I disagree however with the CBA call to restrict representation for fees only by lawyers who are members of good standing of a provincial law society.
There are two important concepts at play: access to justice and protection of the public. I’ve had the opportunity to work with immigration consultants that have prior experience in immigration, including former immigration officers or CBSA officers, former lawyers; others that know their limits.
They do provide a valuable service. I don’t think lawyers automatically have a monopoly over the delivery of all aspects of immigration law.
But fact of the matter is that ICCRC seems to favour promoting the easy entrance of consultants to the practice of immigration law over the protection of the public.

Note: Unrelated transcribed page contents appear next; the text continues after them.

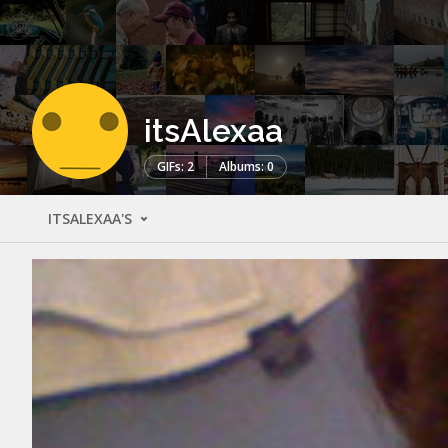
itsAlexaa
GIFs: 2
Albums: 0
ITSALEXAA'S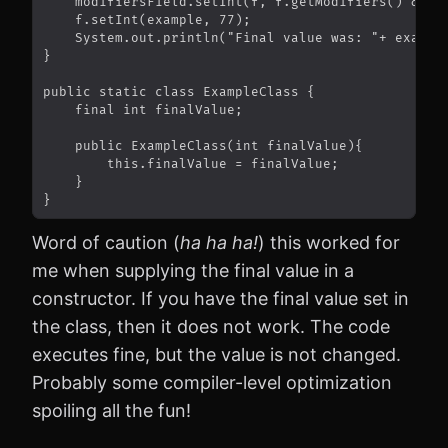
Word of caution (
ha ha ha!
) this worked for
me when supplying the final value in a
constructor. If you have the final value set in
the class, then it does not work. The code
executes fine, but the value is not changed.
Probably some compiler-level optimization
spoiling all the fun!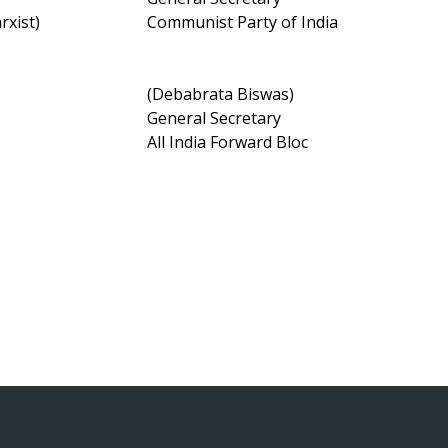
Marxist)
Communist Party of India
(Debabrata Biswas)
General Secretary
All India Forward Bloc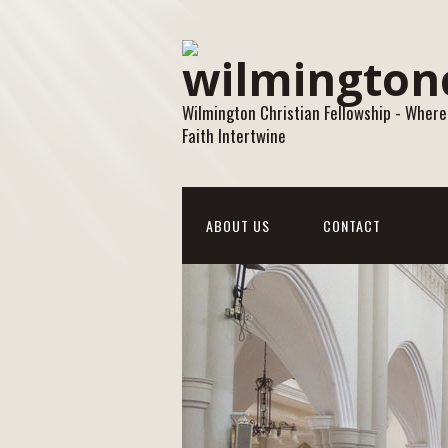
Wilmington Christian Fellowship - Where
Faith Intertwine
ABOUT US
CONTACT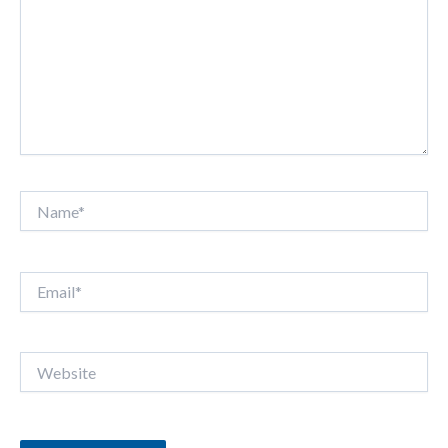
Name*
Email*
Website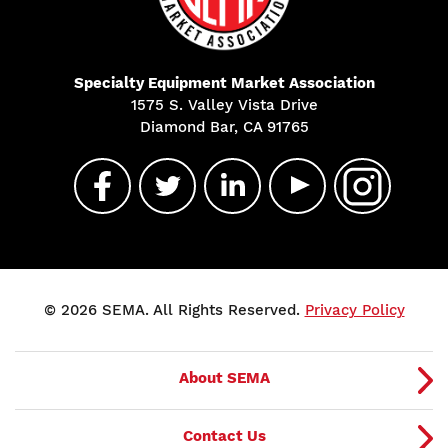
Specialty Equipment Market Association
1575 S. Valley Vista Drive
Diamond Bar, CA 91765
© 2026 SEMA. All Rights Reserved.
Privacy Policy
About SEMA
Contact Us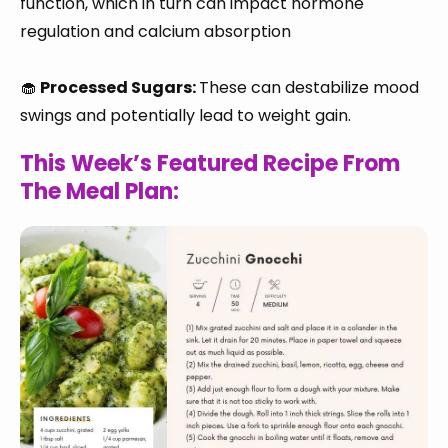
function, which in turn can impact hormone
regulation and calcium absorption
🧁
Processed Sugars:
These can destabilize mood
swings and potentially lead to weight gain.
This Week’s Featured Recipe From
The Meal Plan: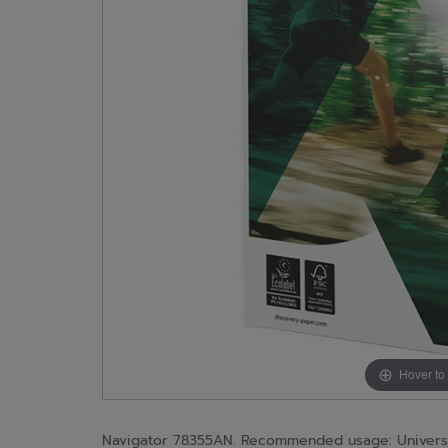
Hover to
Navigator 78355AN. Recommended usage: Universal, 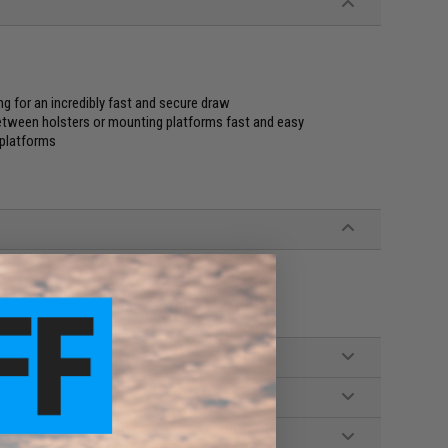
ng for an incredibly fast and secure draw
tween holsters or mounting platforms fast and easy
 platforms
Pistols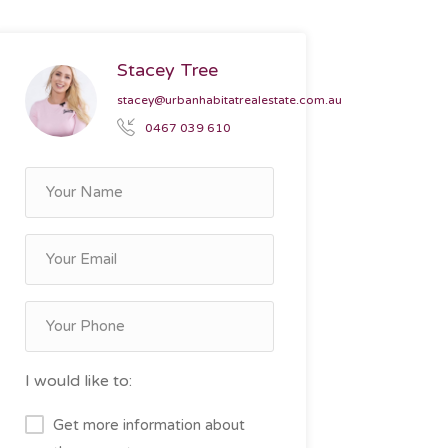
Stacey Tree
stacey@urbanhabitatrealestate.com.au
0467 039 610
I would like to:
Get more information about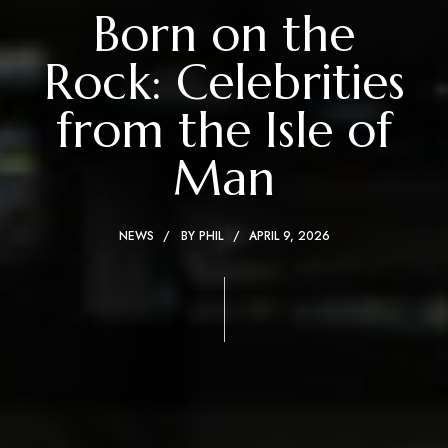
Born on the
Rock: Celebrities
from the Isle of
Man
NEWS
BY
PHIL
APRIL 9, 2026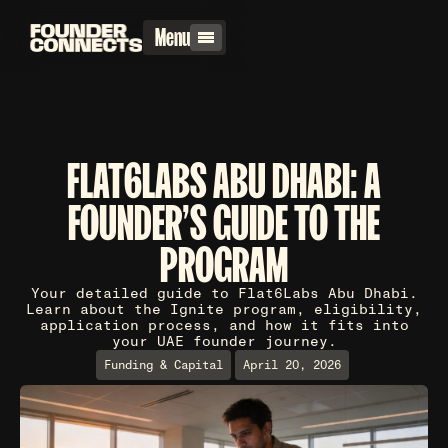
Menu
FLAT6LABS ABU DHABI: A
FOUNDER'S GUIDE TO THE
PROGRAM
Your detailed guide to Flat6Labs Abu Dhabi.
Learn about the Ignite program, eligibility,
application process, and how it fits into
your UAE founder journey.
Funding & Capital
April 20, 2026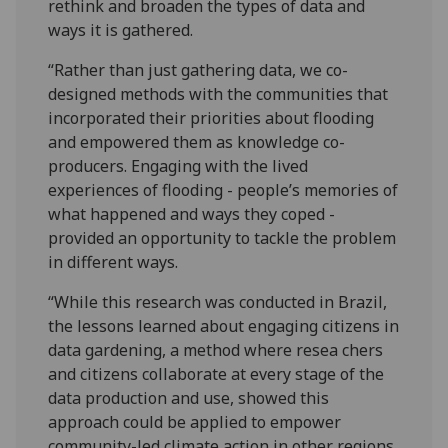
rethink and broaden the types of data and
ways it is gathered.
“Rather than just gathering data, we co-
designed methods with the communities that
incorporated their priorities about flooding
and empowered them as knowledge co-
producers. Engaging with the lived
experiences of flooding - people’s memories of
what happened and ways they coped -
provided an opportunity to tackle the problem
in different ways.
“While this research was conducted in Brazil,
the lessons learned about engaging citizens in
data gardening, a method where resea chers
and citizens collaborate at every stage of the
data production and use, showed this
approach could be applied to empower
community-led climate action in other regions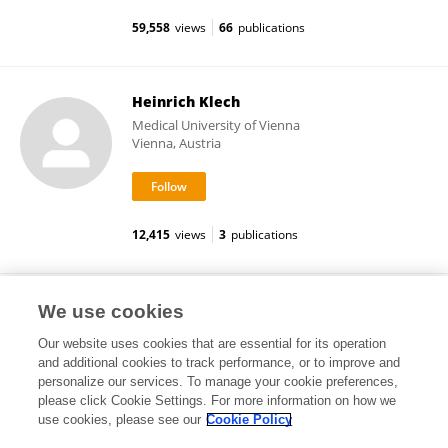
59,558
views
66
publications
Heinrich Klech
Medical University of Vienna
Vienna, Austria
12,415
views
3
publications
Esther M Daemen
We use cookies
Our website uses cookies that are essential for its operation
and additional cookies to track performance, or to improve and
personalize our services. To manage your cookie preferences,
please click Cookie Settings. For more information on how we
7,962
views
1
publications
use cookies, please see our
Cookie Policy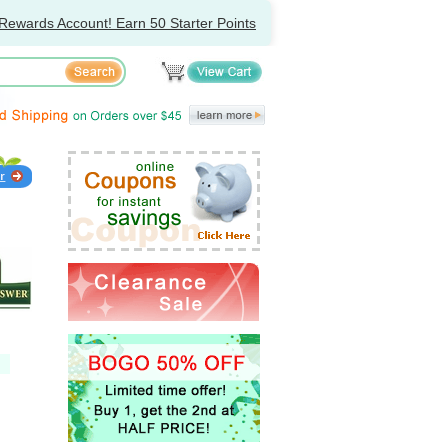
Rewards Account! Earn 50 Starter Points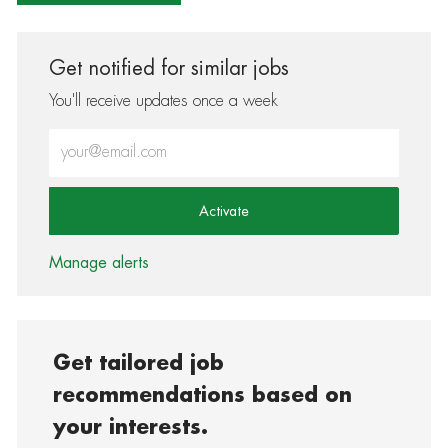
Get notified for similar jobs
You'll receive updates once a week
Enter Email address (Required)
Activate
Manage alerts
Get tailored job
recommendations based on
your interests.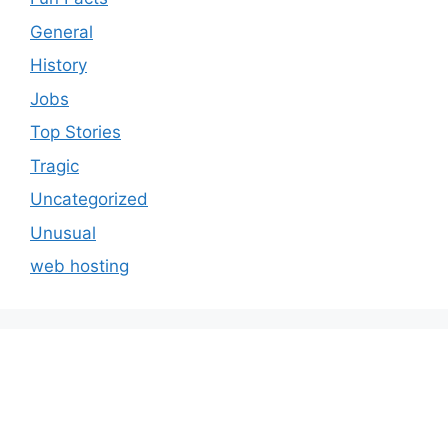
General
History
Jobs
Top Stories
Tragic
Uncategorized
Unusual
web hosting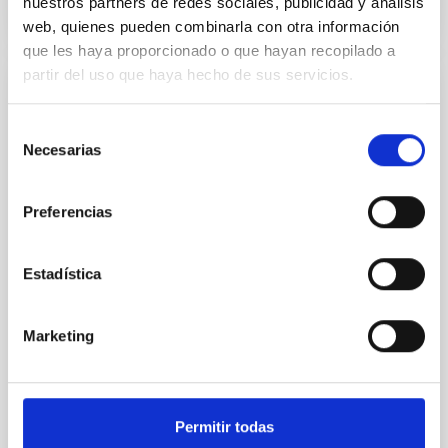
nuestros partners de redes sociales, publicidad y análisis
CITATIONS
0
web, quienes pueden combinarla con otra información
que les haya proporcionado o que hayan recopilado a
partir del uso que haya hecho de sus servicios.
REFEREED
Selección
Constraining meV axion dark matter with
Necesarias
de
ALMA observations of the galactic center
consentimiento
magnetar SGR 1745─2900
Preferencias
We report a mm-wave search for axion dark matter
from SGR 1745─2900, based on 4.8 h of ALMA
observations. No candidate features are found
Estadística
between 133.99─135.78, 135.91─137.70,
145.99─147.78, and 147.99─149.78 GHz,
corresponding to 0.55─0.62 meV. Interpreting this null
Marketing
result within a state-of-the-art stellar framework, we
derive sensitivity to the
De Miguel, Javier et al.
Permitir todas
Advertised on:
7
2026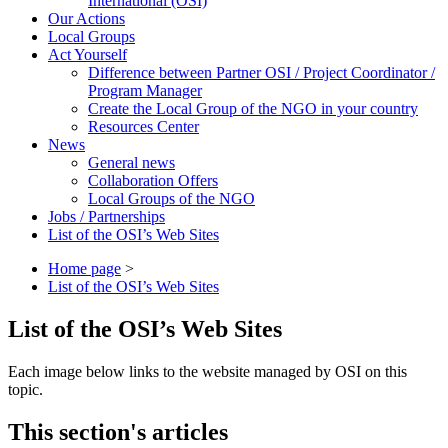
International (OSI)
Our Actions
Local Groups
Act Yourself
Difference between Partner OSI / Project Coordinator /
Program Manager
Create the Local Group of the NGO in your country
Resources Center
News
General news
Collaboration Offers
Local Groups of the NGO
Jobs / Partnerships
List of the OSI’s Web Sites
Home page
>
List of the OSI’s Web Sites
List of the OSI’s Web Sites
Each image below links to the website managed by OSI on this
topic.
This section's articles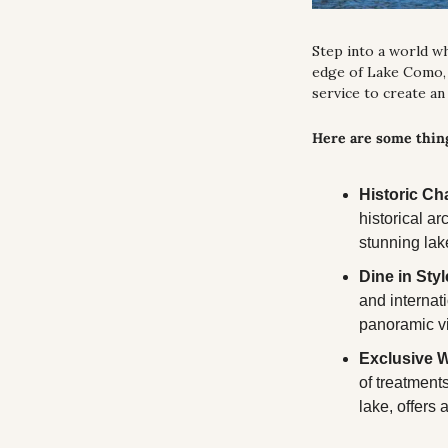
Step into a world w
edge of Lake Como, 
service to create an
Here are some thing
Historic Ch
historical ar
stunning lak
Dine in Styl
and internat
panoramic v
Exclusive W
of treatments
lake, offers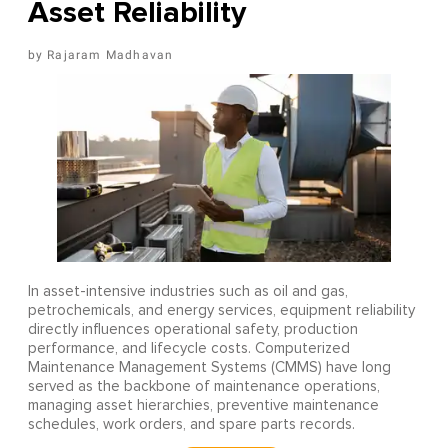
Asset Reliability
Rajaram Madhavan
In asset-intensive industries such as oil and gas,
petrochemicals, and energy services, equipment reliability
directly influences operational safety, production
performance, and lifecycle costs. Computerized
Maintenance Management Systems (CMMS) have long
served as the backbone of maintenance operations,
managing asset hierarchies, preventive maintenance
schedules, work orders, and spare parts records.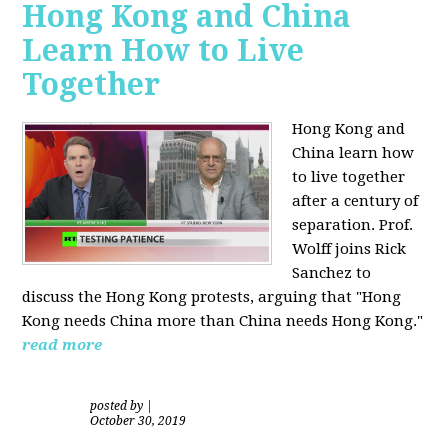
Hong Kong and China
Learn How to Live
Together
Hong Kong and
China learn how
to live together
after a century of
separation. Prof.
Wolff joins Rick
Sanchez to
discuss the Hong Kong protests, arguing that "Hong
Kong needs China more than China needs Hong Kong."
read more
posted by
|
October 30, 2019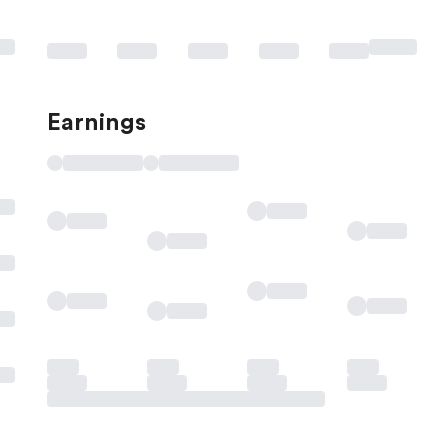
Earnings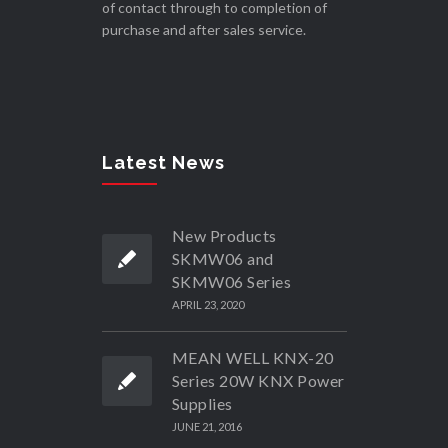
of contact through to completion of
purchase and after sales service.
Latest News
New Products
SKMW06 and
SKMW06 Series
APRIL 23, 2020
MEAN WELL KNX-20
Series 20W KNX Power
Supplies
JUNE 21, 2016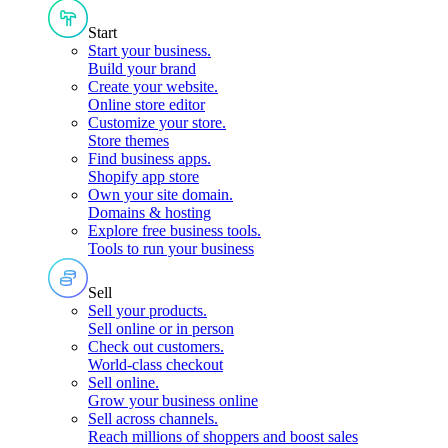
Start
Start your business
.
Build your brand
Create your website
.
Online store editor
Customize your store
.
Store themes
Find business apps
.
Shopify app store
Own your site domain
.
Domains & hosting
Explore free business tools
.
Tools to run your business
Sell
Sell your products
.
Sell online or in person
Check out customers
.
World-class checkout
Sell online
.
Grow your business online
Sell across channels
.
Reach millions of shoppers and boost sales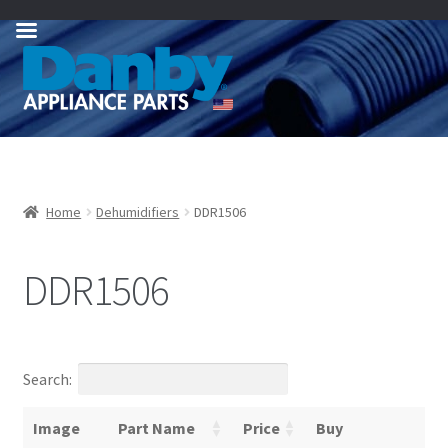
Skip
Skip
to
to
navigation
content
Home
Dehumidifiers
DDR1506
DDR1506
Search:
Image
Part Name
Price
Buy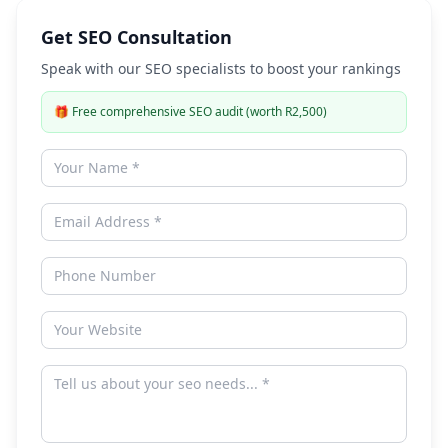
Get SEO Consultation
Speak with our SEO specialists to boost your rankings
🎁
Free comprehensive SEO audit (worth R2,500)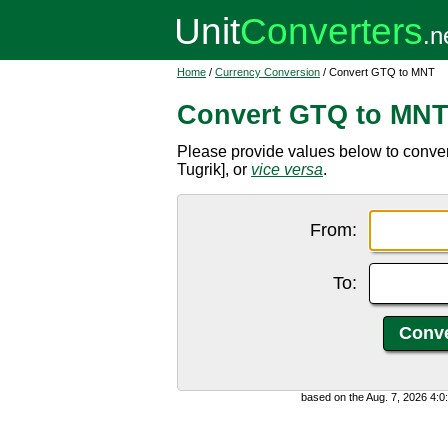
Home
/
Currency Conversion
/ Convert GTQ to MNT
Convert GTQ to MN
Please provide values below to conv
Tugrik], or
vice versa
.
From:
To:
based on the Aug. 7, 2026 4: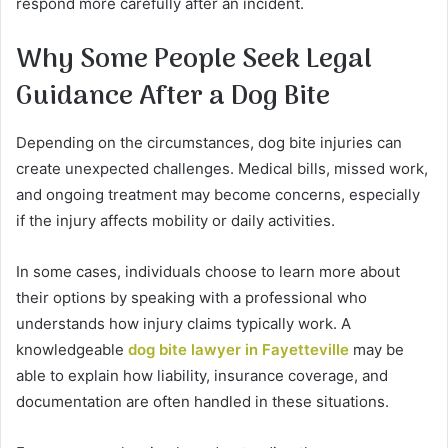
respond more carefully after an incident.
Why Some People Seek Legal
Guidance After a Dog Bite
Depending on the circumstances, dog bite injuries can
create unexpected challenges. Medical bills, missed work,
and ongoing treatment may become concerns, especially
if the injury affects mobility or daily activities.
In some cases, individuals choose to learn more about
their options by speaking with a professional who
understands how injury claims typically work. A
knowledgeable
dog bite lawyer in Fayetteville
may be
able to explain how liability, insurance coverage, and
documentation are often handled in these situations.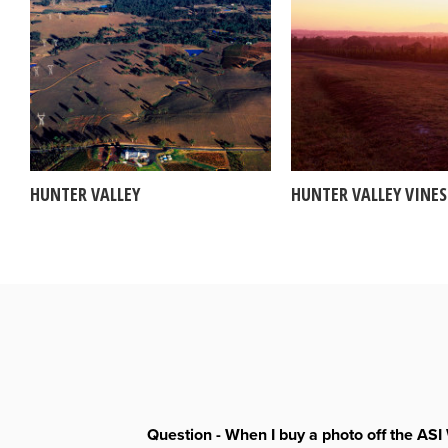
HUNTER VALLEY
HUNTER VALLEY VINES
Question - When I buy a photo off the ASI 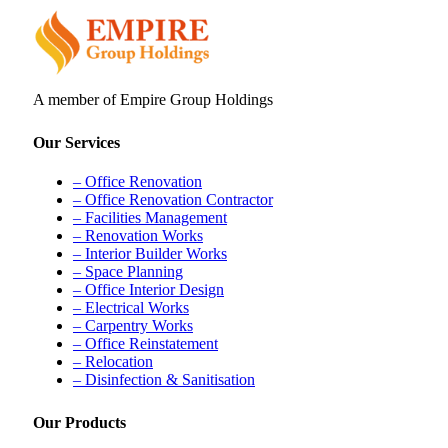
A member of Empire Group Holdings
Our Services
– Office Renovation
– Office Renovation Contractor
– Facilities Management
– Renovation Works
– Interior Builder Works
– Space Planning
– Office Interior Design
– Electrical Works
– Carpentry Works
– Office Reinstatement
– Relocation
– Disinfection & Sanitisation
Our Products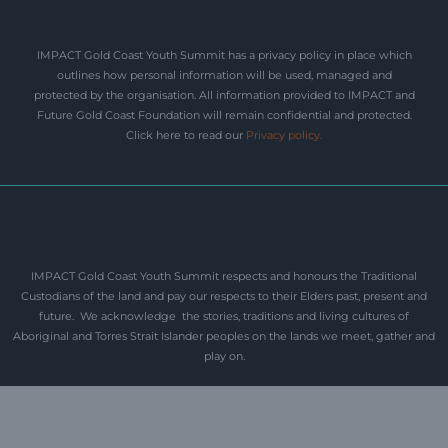
IMPACT Gold Coast Youth Summit has a privacy policy in place which
outlines how personal information will be used, managed and
protected by the organisation. All information provided to IMPACT and
Future Gold Coast Foundation will remain confidential and protected.
Click here to read our
Privacy policy
.
IMPACT Gold Coast Youth Summit respects and honours the Traditional
Custodians of the land and pay our respects to their Elders past, present and
future. We acknowledge the stories, traditions and living cultures of
Aboriginal and Torres Strait Islander peoples on the lands we meet, gather and
play on.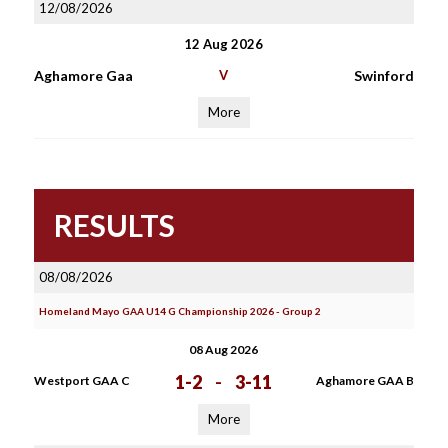
12/08/2026
12 Aug 2026
Aghamore Gaa
V
Swinford
More
RESULTS
08/08/2026
Homeland Mayo GAA U14 G Championship 2026 - Group 2
08 Aug 2026
1-2
-
3-11
Westport GAA C
Aghamore GAA B
More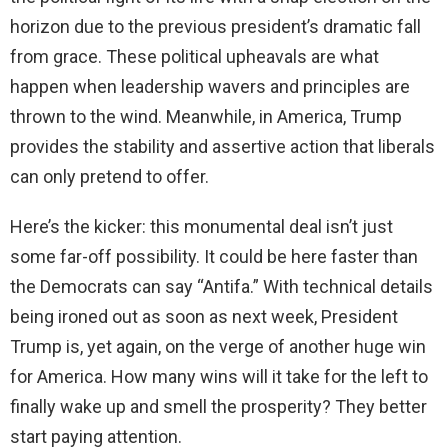
horizon due to the previous president’s dramatic fall
from grace. These political upheavals are what
happen when leadership wavers and principles are
thrown to the wind. Meanwhile, in America, Trump
provides the stability and assertive action that liberals
can only pretend to offer.
Here’s the kicker: this monumental deal isn’t just
some far-off possibility. It could be here faster than
the Democrats can say “Antifa.” With technical details
being ironed out as soon as next week, President
Trump is, yet again, on the verge of another huge win
for America. How many wins will it take for the left to
finally wake up and smell the prosperity? They better
start paying attention.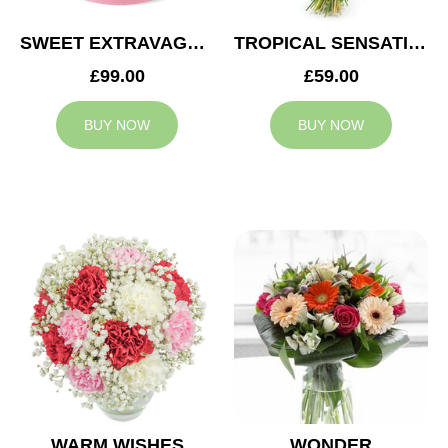
SWEET EXTRAVAGANZA
TROPICAL SENSATION
£99.00
£59.00
BUY NOW
BUY NOW
WARM WISHES
WONDER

Right now, after getting admission to and passing a 320 hour online course (This is what the Ashton College website says: “Program gives students the opportunity to become part of this exciting field without forcing them to be on campus...” No courses on legal research, evidence, administrative law principles.) once you complete this you need to pass the ICCRC exams – and by the way even if you fail that you get three more kicks at the can - anyone over 18 years of age can, on day one, represent a refugee before the RPD.
To represent a refugee means knowing the substantive law in this area; terms of art like state protection and internal flight alternative; Exclusion clauses such as crimes against humanity, war crimes, serious international non-political crimes.
That same person can also on day one appear before the Immigration Division to represent a Permanent Resident facing charges overseas and a loss at that division could result in the loss of status and removal without a further appeal.
That same person can also represent a PR at the IAD with a criminal conviction in Canada; or a PR facing an allegation of misrepresentation; or a Canadian sponsor appealing against a refusal by a visa officer to a family member overseas.
There’s no way that a 6 month online course can give you grounding in substantive law to be an effective advocate.
We don’t allow 16 year olds to drive 18 wheelers. There needs to be graduated licensing for consultants. Just because you can fill out a work permit doesn’t mean you can appear and represent and advocate for a refugee, a PR facing criminal charges abroad, a PR with a conviction in Canada, or a Canadian looking to appeal against a refused visa to a family member.
We are relying on immigration consultants, individuals to self-police – to restrict themselves – when it’s in their financial, pecuniary interests to take on work, even work they are not competent to do. They have paid thousands for their education, the skills exam, registration, insurance, and more. They want a return on that investment.
My recommendation is to split the baby. In the UK, the legal profession is split between solicitors and barristers. Solicitors do transactional type of legal work. This is probably what 320 hours of an online course will allow – for a consultant to provide advice on and assist in completing immigration applications.
Barristers represent clients as an advocate before a court or tribunal – this requires training in evidence, ethics, court practice and procedure, legal research. There is no way that 320 hours, a few exams, and maybe a mock interview module will allow a consultant to practice competently before the IRB.
There should be a different process to license certain immigration practitioners or advocates to appear before the IRB – these individuals should either possess direct, prior substantial experience or...prospective immigration advocates should be required to complete substantial legal courses and undergo articles or train under the supervision of a lawyer or a consultant that has the requisite experience.
Frankly I think regulation has failed because the ICCRC sets up consultants to fail. They are knowingly, or ignorantly, take your pick – arming their members with a knife and allowing them to go into a gun fight. Ultimately, it is the refugee claimant, the spouse separated from her partner for years, the PR facing removal and loss of status from a country that he has called home for decades, that will pay the price.
Thank you for your time and I look forward to answering any questions this committee may have.